How can I use this tool in class?
a. Students should each spend 10-15 minutes reading through various essay plans. Particularly convincing essay plans should be COPIED and PASTED into a Word Processor.
b. Then, students spend a further 5 minutes settling upon their favourite essay plan. The others should be deleted.
c. Students then take it in turns to draw up their essay plan as a flowchart on the whiteboard. The class should discuss and compare the approaches.
What are its limitations?
The tool is very good at showing how factors can be linked in a myriad of ways - but it can only ever be a starting point. How these points are developed, explained and expanded with evidence and historiography is down to the individual student.
How does it work?
The computer shuffles the various factors as a pack. It then deals out the first two and connects them using a database of possible links. It then takes the third factor and connects it to one of the previous two. It then takes the fourth and connects it to one of the existing three, and so on. Then, the computer re-orders the linkage into the most logical and fluent format and presents you with an essay plan!

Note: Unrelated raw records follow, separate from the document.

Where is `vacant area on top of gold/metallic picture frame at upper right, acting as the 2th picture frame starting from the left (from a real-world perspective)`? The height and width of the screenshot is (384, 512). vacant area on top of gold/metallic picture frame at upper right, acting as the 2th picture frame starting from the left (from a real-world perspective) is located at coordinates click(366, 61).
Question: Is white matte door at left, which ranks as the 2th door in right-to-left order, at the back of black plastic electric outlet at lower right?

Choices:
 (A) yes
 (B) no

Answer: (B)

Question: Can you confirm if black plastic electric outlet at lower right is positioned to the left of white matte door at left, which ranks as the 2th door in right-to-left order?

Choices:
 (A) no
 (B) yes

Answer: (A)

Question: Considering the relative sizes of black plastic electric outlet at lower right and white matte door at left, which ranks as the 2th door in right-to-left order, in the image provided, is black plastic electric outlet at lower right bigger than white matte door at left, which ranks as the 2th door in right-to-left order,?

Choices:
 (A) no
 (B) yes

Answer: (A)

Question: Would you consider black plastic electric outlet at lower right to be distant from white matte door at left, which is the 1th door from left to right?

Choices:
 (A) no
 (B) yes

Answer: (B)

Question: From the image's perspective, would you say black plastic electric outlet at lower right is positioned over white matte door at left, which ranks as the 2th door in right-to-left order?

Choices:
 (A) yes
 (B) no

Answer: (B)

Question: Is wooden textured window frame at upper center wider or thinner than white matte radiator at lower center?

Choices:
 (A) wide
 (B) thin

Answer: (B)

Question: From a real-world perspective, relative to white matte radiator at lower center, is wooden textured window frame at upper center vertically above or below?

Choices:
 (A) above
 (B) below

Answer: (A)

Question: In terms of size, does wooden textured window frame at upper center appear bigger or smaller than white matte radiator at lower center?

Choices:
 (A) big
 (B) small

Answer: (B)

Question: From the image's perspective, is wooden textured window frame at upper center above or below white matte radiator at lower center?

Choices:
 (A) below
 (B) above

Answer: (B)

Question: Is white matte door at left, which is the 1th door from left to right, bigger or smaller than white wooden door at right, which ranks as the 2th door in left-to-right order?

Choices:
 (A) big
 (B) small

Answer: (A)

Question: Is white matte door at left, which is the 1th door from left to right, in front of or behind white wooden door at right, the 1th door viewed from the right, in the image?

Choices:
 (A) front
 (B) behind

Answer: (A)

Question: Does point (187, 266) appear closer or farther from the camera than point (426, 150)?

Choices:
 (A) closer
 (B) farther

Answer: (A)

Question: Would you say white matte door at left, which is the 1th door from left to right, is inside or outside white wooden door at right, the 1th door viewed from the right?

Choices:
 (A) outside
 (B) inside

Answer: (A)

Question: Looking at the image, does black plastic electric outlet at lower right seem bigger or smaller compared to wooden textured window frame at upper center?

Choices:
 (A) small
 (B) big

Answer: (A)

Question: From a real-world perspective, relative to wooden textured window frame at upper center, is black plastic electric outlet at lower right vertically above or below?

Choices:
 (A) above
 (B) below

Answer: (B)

Why is the character called "AJP Sailor"?
AJP Taylor was a famous historian famous for turning many "accepted" theories on their head (and, as a result, my favourite historian!). He was infuriating, engaging and puzzling by turns: but he could always be relied upon to come up with an original idea and an arresting argument. It's his flexibility of thought and openness to new ideas which made him an ideal role-model for this particular activity!